→ **Activity**: What is the number of lines in the entries that include the word "prompts"? Respond with the number only.

═════ Material shown

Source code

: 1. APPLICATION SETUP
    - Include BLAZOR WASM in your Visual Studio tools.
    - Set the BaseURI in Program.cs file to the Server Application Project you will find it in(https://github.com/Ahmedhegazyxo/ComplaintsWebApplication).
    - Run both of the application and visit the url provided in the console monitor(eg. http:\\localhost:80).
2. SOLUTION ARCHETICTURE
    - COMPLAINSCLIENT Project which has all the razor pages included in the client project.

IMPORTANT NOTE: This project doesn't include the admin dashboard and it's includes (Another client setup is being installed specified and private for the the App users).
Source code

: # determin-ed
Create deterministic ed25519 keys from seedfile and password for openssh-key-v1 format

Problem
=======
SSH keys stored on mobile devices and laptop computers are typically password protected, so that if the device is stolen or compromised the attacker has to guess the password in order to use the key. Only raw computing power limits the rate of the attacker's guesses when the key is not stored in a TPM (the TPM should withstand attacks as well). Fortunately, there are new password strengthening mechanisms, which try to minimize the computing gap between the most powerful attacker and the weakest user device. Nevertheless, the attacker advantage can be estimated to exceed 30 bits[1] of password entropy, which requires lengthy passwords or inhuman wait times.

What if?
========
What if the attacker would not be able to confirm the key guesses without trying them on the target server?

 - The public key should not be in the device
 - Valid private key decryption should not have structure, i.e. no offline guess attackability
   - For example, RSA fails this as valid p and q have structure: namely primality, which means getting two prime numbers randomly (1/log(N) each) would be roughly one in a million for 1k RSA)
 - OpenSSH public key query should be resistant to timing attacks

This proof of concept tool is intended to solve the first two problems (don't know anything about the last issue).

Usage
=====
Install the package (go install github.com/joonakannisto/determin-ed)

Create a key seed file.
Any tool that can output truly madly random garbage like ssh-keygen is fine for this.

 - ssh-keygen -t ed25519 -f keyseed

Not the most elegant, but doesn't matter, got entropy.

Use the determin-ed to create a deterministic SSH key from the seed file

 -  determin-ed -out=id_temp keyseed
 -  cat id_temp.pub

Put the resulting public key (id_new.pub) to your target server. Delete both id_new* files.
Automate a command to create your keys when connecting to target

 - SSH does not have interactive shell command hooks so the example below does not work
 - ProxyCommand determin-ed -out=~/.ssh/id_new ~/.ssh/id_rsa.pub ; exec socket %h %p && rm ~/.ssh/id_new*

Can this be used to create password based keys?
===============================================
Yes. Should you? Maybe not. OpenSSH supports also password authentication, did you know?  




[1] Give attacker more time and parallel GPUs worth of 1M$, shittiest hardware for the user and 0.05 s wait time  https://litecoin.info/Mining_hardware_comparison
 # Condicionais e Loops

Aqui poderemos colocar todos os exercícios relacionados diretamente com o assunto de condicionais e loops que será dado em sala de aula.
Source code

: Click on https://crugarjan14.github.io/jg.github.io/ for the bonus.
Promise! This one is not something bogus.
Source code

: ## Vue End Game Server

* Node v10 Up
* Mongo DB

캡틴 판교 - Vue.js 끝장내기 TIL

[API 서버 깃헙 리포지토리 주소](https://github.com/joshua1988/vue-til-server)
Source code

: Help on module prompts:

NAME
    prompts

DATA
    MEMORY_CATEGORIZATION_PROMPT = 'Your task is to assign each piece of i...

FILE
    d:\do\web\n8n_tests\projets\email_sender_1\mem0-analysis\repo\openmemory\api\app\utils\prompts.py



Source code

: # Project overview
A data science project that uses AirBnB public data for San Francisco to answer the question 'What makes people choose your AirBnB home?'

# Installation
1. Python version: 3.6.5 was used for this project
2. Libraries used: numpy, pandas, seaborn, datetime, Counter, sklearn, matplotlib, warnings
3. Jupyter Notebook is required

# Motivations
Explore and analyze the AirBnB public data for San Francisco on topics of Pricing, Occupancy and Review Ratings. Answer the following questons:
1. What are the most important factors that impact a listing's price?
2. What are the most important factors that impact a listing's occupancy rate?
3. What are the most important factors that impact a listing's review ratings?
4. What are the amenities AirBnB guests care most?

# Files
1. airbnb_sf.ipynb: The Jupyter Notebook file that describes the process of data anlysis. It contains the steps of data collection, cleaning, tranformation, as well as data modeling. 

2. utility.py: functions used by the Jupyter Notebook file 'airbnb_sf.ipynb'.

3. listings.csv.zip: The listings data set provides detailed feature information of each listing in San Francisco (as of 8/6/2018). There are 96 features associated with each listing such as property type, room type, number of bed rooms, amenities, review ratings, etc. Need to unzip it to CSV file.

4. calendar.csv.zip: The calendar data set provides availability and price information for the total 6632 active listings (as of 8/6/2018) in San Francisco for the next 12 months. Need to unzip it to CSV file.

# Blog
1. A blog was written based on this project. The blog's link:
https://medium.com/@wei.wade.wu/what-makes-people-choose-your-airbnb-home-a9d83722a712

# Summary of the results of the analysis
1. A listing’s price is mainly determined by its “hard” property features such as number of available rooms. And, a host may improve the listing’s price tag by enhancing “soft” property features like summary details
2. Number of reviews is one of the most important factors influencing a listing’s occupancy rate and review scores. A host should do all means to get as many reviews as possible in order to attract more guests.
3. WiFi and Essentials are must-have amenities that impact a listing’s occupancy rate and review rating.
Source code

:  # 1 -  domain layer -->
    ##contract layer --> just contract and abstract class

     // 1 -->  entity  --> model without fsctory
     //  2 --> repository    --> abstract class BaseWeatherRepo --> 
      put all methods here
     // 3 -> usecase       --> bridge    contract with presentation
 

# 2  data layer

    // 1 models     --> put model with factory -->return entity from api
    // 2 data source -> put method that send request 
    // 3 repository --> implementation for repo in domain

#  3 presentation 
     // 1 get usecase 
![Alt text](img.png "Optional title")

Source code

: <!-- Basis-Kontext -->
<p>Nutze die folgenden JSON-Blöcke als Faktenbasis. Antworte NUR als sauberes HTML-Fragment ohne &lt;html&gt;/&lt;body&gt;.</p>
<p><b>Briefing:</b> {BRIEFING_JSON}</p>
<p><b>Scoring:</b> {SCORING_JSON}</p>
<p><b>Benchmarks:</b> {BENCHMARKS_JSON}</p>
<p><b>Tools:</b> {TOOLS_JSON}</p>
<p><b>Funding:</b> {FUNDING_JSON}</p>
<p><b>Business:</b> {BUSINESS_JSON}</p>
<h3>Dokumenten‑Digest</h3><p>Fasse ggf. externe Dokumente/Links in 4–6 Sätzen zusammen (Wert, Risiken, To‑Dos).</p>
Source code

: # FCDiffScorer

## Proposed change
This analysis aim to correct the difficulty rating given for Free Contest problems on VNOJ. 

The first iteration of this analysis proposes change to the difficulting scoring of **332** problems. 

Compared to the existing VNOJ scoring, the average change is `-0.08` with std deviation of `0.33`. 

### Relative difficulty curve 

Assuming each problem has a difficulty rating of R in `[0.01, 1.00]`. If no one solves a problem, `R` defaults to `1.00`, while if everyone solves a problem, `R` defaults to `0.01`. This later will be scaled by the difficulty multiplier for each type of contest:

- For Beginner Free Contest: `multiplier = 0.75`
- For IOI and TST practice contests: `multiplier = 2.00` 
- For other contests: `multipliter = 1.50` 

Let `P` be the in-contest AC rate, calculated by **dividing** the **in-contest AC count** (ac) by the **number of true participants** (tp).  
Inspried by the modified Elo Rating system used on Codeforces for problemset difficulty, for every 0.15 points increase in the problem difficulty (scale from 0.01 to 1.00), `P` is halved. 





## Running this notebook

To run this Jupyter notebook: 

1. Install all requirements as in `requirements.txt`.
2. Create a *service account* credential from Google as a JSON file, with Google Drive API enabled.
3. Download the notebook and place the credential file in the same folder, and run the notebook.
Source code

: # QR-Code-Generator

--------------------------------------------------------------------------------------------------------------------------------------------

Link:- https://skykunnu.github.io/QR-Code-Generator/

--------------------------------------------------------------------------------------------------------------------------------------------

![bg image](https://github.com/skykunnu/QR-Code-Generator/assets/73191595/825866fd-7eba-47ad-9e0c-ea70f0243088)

══════════

→ **Task result**: 3